Nous vous pardonnerons si, dans le déluge des événements au cours de cette année civile, vous aviez oublié qu’il y avait une décision judiciaire fédérale qui traînait là-bas qui a soulevé la question de savoir si l’Illinois pourrait interdire les armes à feu dissimulées sur les transports en commun.
Vous aviez peut-être oublié parce que la décision l’année dernière par le juge de district américain Iain Johnston que la loi de l’Illinois contre les armes à feu dans les trains et les bus a violé le deuxième amendement de la Constitution américaine. Il ne s’applique qu’aux trois plaignants qui avaient contesté la loi.
Nous ne savons pas si l’un des trois messieurs, qui vivent tous dans les banlieues ou les exurves de Chicago, se sont prévus de leurs droits cachés après la décision. Mais, s’ils le faisaient, ils devront à nouveau cesser d’emballer la chaleur dans de tels environs.
Un panel de trois juges de la 7e Circuit Court of Appeals des États-Unis a annulé Johnston et a statué que la loi de l’État était constitutionnelle. “Nous concluons que la loi contestée est confortablement située dans une pratique séculaire de limiter les armes à feu dans des endroits sensibles et bondés et confinés”, a déclaré l’opinion écrite par le juge Joshua Kolar.
“On nous demande si l’État peut temporairement désarmer ses citoyens alors qu’ils voyagent dans des tubes métalliques bondés et confinés contrairement à tout ce que les fondateurs ont envisagé”, a poursuivi l’opinion. «Nous nous tirons des leçons des traditions réglementaires historiques de notre pays et ne trouvons aucune violation du deuxième amendement dans un tel réglementation.»
Amen à ça.
Alors que la décision initiale de Johnston était limitée dans sa portée, elle a ouvert la porte à une demande plus large une fois qu’elle a été considérée par les tribunaux supérieurs. Bien sûr, cette affaire peut ne pas être terminée. Les plaignants envisagent leurs options juridiques et la Cour suprême des États-Unis a adopté une vision de plus en plus stricte de ce que le deuxième amendement exclut en termes de réglementation des armes à feu.
Pour l’instant, cependant, les Chicagoans peuvent pousser un soupir de soulagement.
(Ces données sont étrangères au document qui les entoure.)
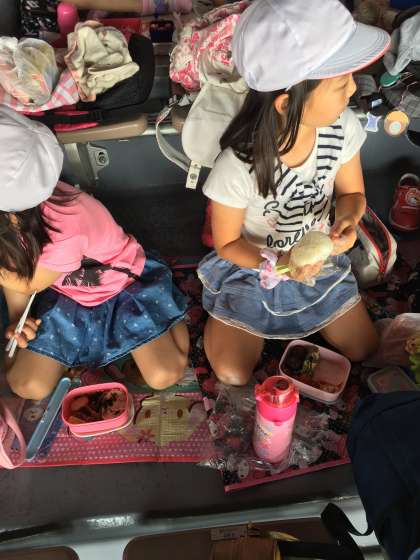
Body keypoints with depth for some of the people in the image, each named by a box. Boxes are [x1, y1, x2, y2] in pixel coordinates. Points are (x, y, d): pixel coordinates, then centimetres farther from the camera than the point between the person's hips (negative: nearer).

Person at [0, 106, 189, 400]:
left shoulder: (66, 230, -40)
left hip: (125, 286, -5)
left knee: (164, 376, -11)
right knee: (28, 387, -3)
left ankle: (171, 313, 15)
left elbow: (28, 284, -20)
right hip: (62, 297, 5)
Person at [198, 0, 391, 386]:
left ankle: (296, 318, 34)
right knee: (233, 374, -4)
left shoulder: (342, 127, -21)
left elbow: (351, 192, -3)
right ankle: (222, 312, 25)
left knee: (363, 349, 11)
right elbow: (227, 243, -18)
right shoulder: (238, 166, -35)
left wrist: (348, 218, -26)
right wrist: (277, 264, -35)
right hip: (252, 267, -4)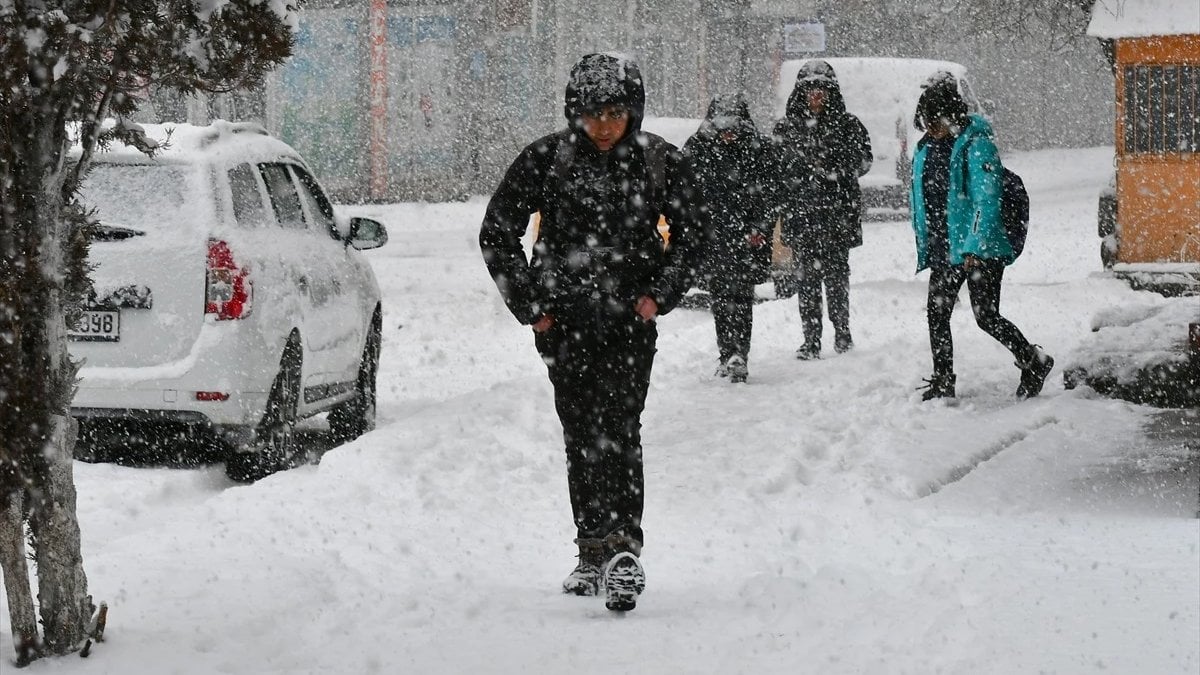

Permettre aux passagers des trains et des bus CTA à transporter des armes dissimulées est une recette pour rendre un système de transit inacceptablement dangereux encore plus dangereux. Imaginez rouler dans une voiture «L» bondée et voir un cavalier, se sentir menacé, brandissant une arme à feu dans leur propre défense. Cela vous ferait-il – le passager non armé – se sentir plus en sécurité? Avec la perspective de coups de feu dans un espace confiné, frappant des personnes autres que l’objectif prévu?
Garder les armes à feu des trains et des bus autant que possible est clairement dans l’intérêt public, et nous sommes convaincus que la majorité des illinoisans sont d’accord.
Mais cela ne signifie pas que la sécurité publique est là où elle doit être, en particulier sur le «L.» En fin de compte, le meilleur argument contre ceux qui agitent pour apporter plus d’armes dans les espaces publics est de rendre ces espaces plus sûrs.
La législature de l’État est attendue lors de sa session de veto d’octobre pour envisager une législation radicale afin de fournir davantage de fonds à un système de transport en commun de la région de Chicago, autrement confronté à une baisse substantielle des revenus et à des licenciements et des réductions de services correspondantes. Les législateurs ont eu du mal à s’installer sur une source de financement. Mais si et quand ils le font, ces investissements doivent inclure des mesures pour mieux appliquer les règles et les lois auxquelles les passagers ordinaires – non armés – adhèrent et s’attendent à ce que les autres suivent car ils essaient simplement de passer du point A au point B.